- Work to be completed:
Quote exactly the lines spanning from the top of the data below to the line that contains "index pip: (580, 507)", including both.

- Recorded information:
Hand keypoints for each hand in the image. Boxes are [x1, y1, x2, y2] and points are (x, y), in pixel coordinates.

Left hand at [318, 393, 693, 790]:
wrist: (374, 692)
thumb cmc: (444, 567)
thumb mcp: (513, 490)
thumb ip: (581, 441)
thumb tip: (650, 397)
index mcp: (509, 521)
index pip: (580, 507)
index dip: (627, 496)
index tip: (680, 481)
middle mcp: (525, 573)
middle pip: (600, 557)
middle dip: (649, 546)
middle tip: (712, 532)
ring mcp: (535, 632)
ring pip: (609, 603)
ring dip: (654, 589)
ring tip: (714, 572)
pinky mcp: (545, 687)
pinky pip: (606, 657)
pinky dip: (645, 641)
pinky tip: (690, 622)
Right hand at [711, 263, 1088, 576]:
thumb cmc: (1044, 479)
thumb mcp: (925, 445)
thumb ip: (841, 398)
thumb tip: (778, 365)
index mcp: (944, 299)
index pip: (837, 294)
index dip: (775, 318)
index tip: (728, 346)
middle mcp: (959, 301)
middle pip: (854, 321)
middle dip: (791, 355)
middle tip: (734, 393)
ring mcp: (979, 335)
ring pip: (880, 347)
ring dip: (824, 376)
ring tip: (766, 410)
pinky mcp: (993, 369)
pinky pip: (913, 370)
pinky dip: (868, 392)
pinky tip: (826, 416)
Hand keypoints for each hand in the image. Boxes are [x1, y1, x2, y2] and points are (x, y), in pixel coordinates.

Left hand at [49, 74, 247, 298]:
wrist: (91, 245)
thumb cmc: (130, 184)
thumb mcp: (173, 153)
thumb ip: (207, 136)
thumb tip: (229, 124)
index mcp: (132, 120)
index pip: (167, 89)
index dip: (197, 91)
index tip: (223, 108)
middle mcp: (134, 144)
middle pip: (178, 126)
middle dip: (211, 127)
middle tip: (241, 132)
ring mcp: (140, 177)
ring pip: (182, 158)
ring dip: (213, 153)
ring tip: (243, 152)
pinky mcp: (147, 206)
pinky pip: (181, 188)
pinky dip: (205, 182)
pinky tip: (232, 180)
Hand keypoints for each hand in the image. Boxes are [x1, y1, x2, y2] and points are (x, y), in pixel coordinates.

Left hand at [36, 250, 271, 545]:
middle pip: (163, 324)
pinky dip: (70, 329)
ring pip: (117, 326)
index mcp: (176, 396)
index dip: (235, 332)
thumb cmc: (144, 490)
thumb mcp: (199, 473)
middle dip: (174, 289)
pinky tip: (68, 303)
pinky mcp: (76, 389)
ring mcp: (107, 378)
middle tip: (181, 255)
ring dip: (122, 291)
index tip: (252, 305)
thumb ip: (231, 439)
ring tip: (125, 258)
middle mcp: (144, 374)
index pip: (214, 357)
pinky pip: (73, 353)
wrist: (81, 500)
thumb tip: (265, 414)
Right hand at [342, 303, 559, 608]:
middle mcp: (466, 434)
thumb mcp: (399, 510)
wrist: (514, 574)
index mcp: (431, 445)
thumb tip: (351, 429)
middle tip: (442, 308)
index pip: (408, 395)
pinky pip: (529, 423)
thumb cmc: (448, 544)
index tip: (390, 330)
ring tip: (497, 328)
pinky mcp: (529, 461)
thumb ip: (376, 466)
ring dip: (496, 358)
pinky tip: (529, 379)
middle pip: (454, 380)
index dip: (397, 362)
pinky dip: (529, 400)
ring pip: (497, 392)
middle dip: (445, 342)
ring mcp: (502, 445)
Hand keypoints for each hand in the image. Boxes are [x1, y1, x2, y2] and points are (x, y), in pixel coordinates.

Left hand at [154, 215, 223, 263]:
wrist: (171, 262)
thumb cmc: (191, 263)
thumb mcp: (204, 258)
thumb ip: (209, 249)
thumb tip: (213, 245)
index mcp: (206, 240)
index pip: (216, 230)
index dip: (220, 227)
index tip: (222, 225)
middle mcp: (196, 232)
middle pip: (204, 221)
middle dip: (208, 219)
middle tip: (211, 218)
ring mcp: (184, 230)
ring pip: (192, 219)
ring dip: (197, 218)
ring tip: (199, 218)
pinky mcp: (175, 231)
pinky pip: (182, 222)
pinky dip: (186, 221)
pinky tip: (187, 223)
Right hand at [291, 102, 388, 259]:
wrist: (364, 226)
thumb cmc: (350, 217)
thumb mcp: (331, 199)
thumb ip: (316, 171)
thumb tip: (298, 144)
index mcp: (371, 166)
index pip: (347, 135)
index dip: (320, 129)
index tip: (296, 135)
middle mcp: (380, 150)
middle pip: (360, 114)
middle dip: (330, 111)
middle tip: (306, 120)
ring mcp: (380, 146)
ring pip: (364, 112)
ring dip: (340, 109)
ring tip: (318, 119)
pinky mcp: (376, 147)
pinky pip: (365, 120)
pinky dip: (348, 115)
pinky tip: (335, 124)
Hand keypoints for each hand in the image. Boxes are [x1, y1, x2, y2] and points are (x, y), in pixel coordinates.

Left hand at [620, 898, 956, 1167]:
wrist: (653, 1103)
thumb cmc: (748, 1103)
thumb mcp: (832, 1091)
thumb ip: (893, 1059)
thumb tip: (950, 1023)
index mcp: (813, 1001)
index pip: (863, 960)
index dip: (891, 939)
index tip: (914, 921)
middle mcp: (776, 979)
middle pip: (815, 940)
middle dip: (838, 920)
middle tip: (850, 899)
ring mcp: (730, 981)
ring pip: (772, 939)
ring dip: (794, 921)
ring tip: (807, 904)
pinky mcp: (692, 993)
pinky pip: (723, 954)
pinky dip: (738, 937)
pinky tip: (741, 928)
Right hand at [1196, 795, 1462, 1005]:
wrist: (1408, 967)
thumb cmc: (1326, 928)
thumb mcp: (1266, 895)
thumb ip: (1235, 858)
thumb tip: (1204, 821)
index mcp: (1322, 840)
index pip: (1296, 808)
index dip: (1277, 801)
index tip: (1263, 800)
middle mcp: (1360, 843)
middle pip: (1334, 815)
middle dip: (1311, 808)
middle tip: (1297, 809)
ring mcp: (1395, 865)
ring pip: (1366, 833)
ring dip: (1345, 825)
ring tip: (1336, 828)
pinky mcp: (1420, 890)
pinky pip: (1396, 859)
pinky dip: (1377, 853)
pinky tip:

- Exercise output:
Hand keypoints for each hand in the image. Boxes are [x1, y1, x2, y2] and points are (x, y), in pixel coordinates.

Left hand at [318, 393, 693, 790]:
wrist: (374, 692)
thumb cmc: (444, 567)
thumb mcp: (513, 490)
thumb ip: (581, 441)
thumb tip: (650, 397)
index mcp: (509, 521)
index pip: (580, 507)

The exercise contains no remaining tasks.